3. Keeping a normal blood sugar level

Some pickles made from vinegar-based brine are known to lower blood sugar levels. Maintaining a stable blood glucose level can help keep hunger at bay. It’s also important for people with diabetes to prevent blood sugar spikes.

An observational study conducted by Harvard University in 2013 followed 14 healthy adults. A participant who consumed vinegar at mealtime had lower fasting blood glucose levels than another participant who did not take vinegar at mealtime.

Research is needed to determine how much vinegar is safe to consume and how many benefits it offers. Pickles or another vinegar-rich food with meals is an easy way to help control blood sugar.

4. Protecting against free radicals

In the same way as any fruit or vegetable, pickles have antioxidants. In lab studies, antioxidants were shown to be effective against free radical damage.

The body contains chemicals called free radicals that can contribute to several health issues. For instance, they can contribute to cancer, inflammation, and heart disease. In addition, they can promote aging.

5. Assist you in losing weight

Pickles may also aid in weight loss as a dietary benefit. The vinegar used in pickling is also likely to have contributed to this health benefit. Vinegar increases fat burning and reduces appetite, so even pickle haters have lost weight eating these relishes.

6. Immune system booster

A great source of vitamins is pickled, just as many fruits and veggies are. Due to their high sodium content, pickles probably wouldn’t be considered a healthy food, but they do contain vitamins K, A, and C. These vitamins also boost the immune system, making them especially useful during colds.

7. It’s good for your gut health

Fermented pickles, such as dill pickles, contain more health benefits from the fermentation process than other kinds. Most grocery store pickles aren’t fermented, but rather fresh-packed, where vinegar brine is used for storage. The fermented pickles made by homemakers are often high in probiotics. Fermented foods, such as sauerkraut and kimchi, are a popular choice because fermentation produces good bacteria that promote health.
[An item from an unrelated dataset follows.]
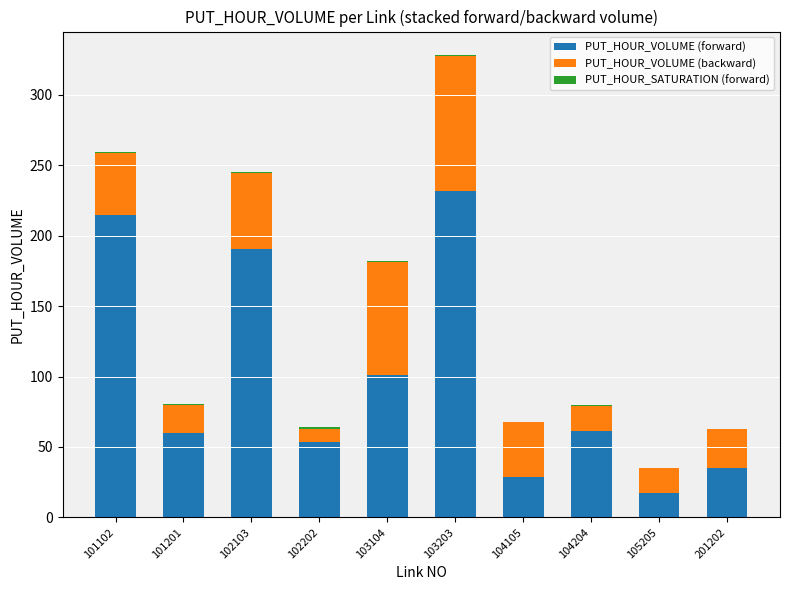

Where is PUT_HOUR_VOLUME (forward) nearest to the value 124?

103104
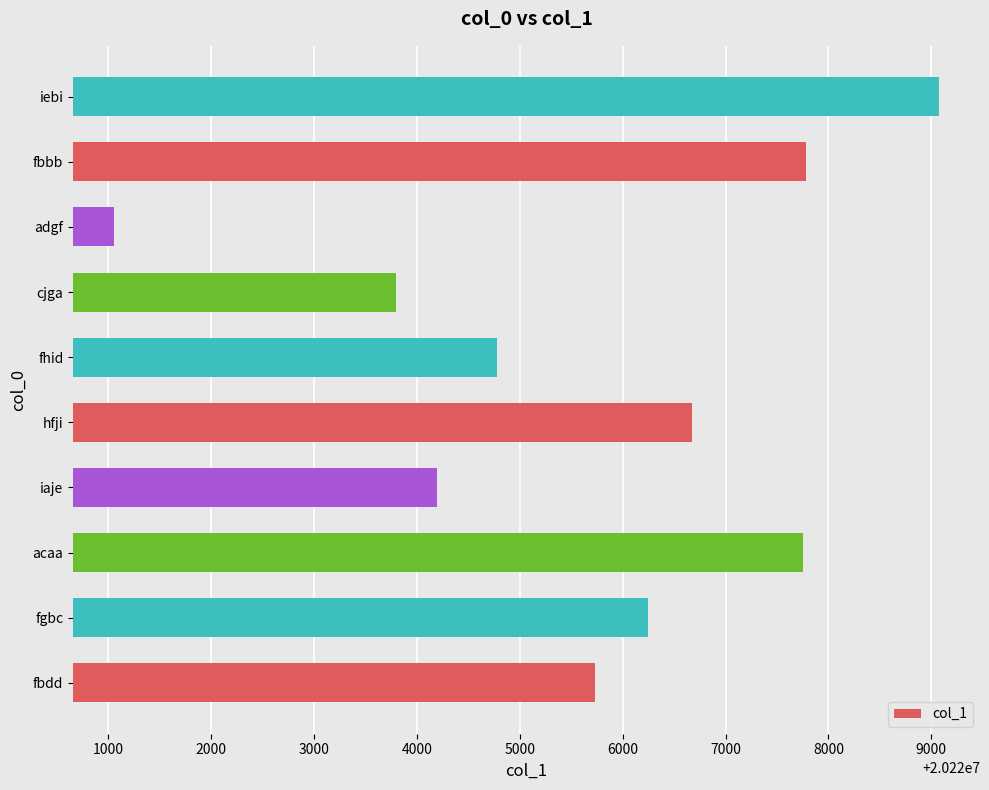

What is the change in value from acaa to cjga?

-3948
The things to watch out for

Pickles have the drawback of being too salty. The sodium content in one large dill pickle is more than two-thirds of what an average adult should consume in a day. 

The consumption of too much salt can raise your blood pressure, increasing your risk of heart attack, stroke, diabetes, and kidney disease. Excessive salt can also cause bones to lose calcium. As a result, it weakens your bones and increases the chances of breaking them.

Make your pickle at home

Pickles can be made in two different ways. They can be brined in vinegar. Another method involves fermenting the cucumbers with salt and water.

  • Fresh, firm, undamaged cucumbers are the best.
  • Salt for pickling or canning can be used. Salt from other sources complicates pickling.
  • Spices such as dill seed, horseradish, mustard seed, garlic, and others can be added.
  • To prevent the growth of bad bacteria inside your canned goods, follow the boiling and canning instructions carefully.
  • Eat them within several weeks after they are sealed in jars.


Multiple diseases and health problems cannot be cured by a single food. Pickles do not cure everything. But if you like their taste, they can be a great addition to a healthy diet.

For those with chronic conditions such as diabetes, metabolic disorders, or nutritional imbalances, it is recommended that they seek advice from their doctor or dietitian before making significant dietary changes.